Дорога – впрочем, про нее уже и говорить не хотелось. Ну, все ж таки сказать придется: дорога (если так можно было это назвать) шла себе и шла к едрене матери, и под конец завязла в такой лужище, по сравнению с которой известный дедюлевский пруд казался просто плевком. 
- Ну, ружье на изготовку, – сказал очнувшийся Петр Самойлович. Это означало, что надо было готовиться к ночлегу: если получится – в лесу, а нет, так в машине. Герка не умел долго сердиться, потому что все его чувства плавали примерно в такой же жиже, как та, что желтым одеялом покрывала дорогу. Он вылез на воздух, потянулся и глянул вправо, туда, где гиблый худой лес вприпрыжку бежал от разбитой колеи. 

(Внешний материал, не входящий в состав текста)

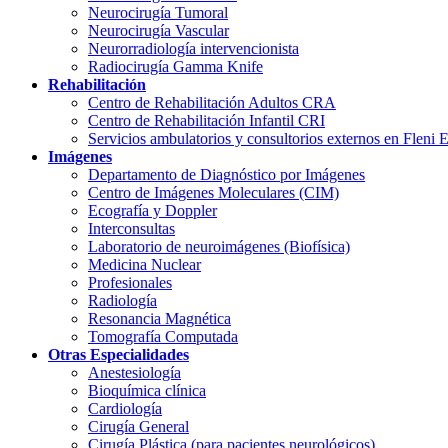
Neurocirugía Tumoral
Neurocirugía Vascular
Neurorradiología intervencionista
Radiocirugía Gamma Knife
Rehabilitación
Centro de Rehabilitación Adultos CRA
Centro de Rehabilitación Infantil CRI
Servicios ambulatorios y consultorios externos en Fleni 
Imágenes
Departamento de Diagnóstico por Imágenes
Centro de Imágenes Moleculares (CIM)
Ecografía y Doppler
Interconsultas
Laboratorio de neuroimágenes (Biofísica)
Medicina Nuclear
Profesionales
Radiología
Resonancia Magnética
Tomografía Computada
Otras Especialidades
Anestesiología
Bioquímica clínica
Cardiología
Cirugía General
Cirugía Plástica (para pacientes neurológicos)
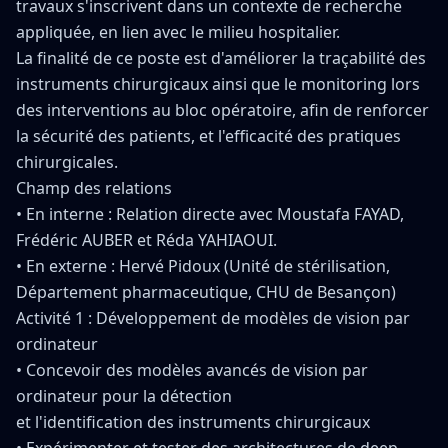
travaux s'inscrivent dans un contexte de recherche
appliquée, en lien avec le milieu hospitalier.
La finalité de ce poste est d'améliorer la traçabilité des
instruments chirurgicaux ainsi que le monitoring lors
des interventions au bloc opératoire, afin de renforcer
la sécurité des patients, et l'efficacité des pratiques
chirurgicales.
Champ des relations
• En interne : Relation directe avec Moustafa FAYAD,
Frédéric AUBER et Réda YAHIAOUI.
• En externe : Hervé Pidoux (Unité de stérilisation,
Département pharmaceutique, CHU de Besançon)
Activité 1 : Développement de modèles de vision par
ordinateur
• Concevoir des modèles avancés de vision par
ordinateur pour la détection
et l'identification des instruments chirurgicaux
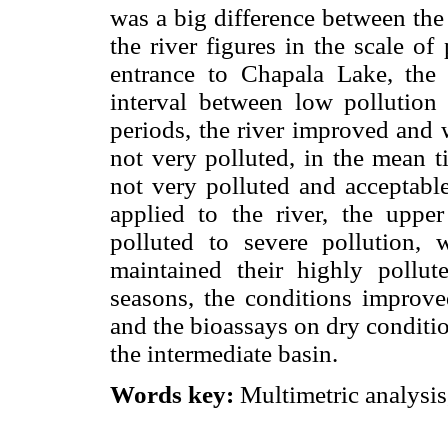
was a big difference between the 
the river figures in the scale of
entrance to Chapala Lake, the 
interval between low pollution 
periods, the river improved and 
not very polluted, in the mean t
not very polluted and acceptabl
applied to the river, the uppe
polluted to severe pollution, 
maintained their highly pollut
seasons, the conditions improv
and the bioassays on dry conditio
the intermediate basin.
Words key:
Multimetric analysis,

- Палатку ставить? – спросил он не оборачиваясь. По правде говоря, он очень надеялся на то, что никаких таких палаток ставить не придется. Про эти леса он уже нагуглил такого, что ночевать ему там – даже в компании Учителя – не хотелось ни за какие шиши. Запах махорки и дальние голоса по ночам, хруст веток, сиплые отзвуки немецкой речи, гнилые скелеты в касках под клочьями мха… Это сколько ж здесь тыщ полегло? Он дернулся, что-то соображая, глядя в темные березы. В животе у него кто-то хрипло сказал: «здрассте!». Там, в березах… 
- Палатку, – приказал решительный голос за его спиной. – Мы, Шибзик, не за тем сюда ехали, чтобы по машинам прятаться. Стой, аппарат я сам возьму. 
Свою драгоценную чудо-фотокамеру с объективом «Industar-50-2» и надетым на нее светофильтром «УФС-3», заряженную черно-белой пленкой, (модернизированный неуч Шибзик упрямо называл эту камеру дивайсом), он никогда никому не доверял. Вот уже двадцать лет он ее носил на руках (иногда вместе со штативом), и она ему платила за то приобщением к вечности. Таких фотокамер, способных делать снимки в ультрафиолетовом диапазоне, фиксирующих то, что находится за пределами человеческого глаза, может, сейчас и хватает, мало ли придурков-охотников за привидениями и тем, что «не видно глазу», но здесь ведь нужен талант, дар, мощное видение, интуиция! Он, конечно, не первый, и это немного обидно: да, не он изобрел эту технику, но что с того! Зато он один из первых начал пользоваться. Он вспомнил своего озерного Христа и усмехнулся. А светящиеся пришельцы в деревне Малые Коты! А снимки незримого города над озером Байкал! А призраки зеков с Беломорско-Балтийского канала! А Соловки! И вот теперь, наконец, это. 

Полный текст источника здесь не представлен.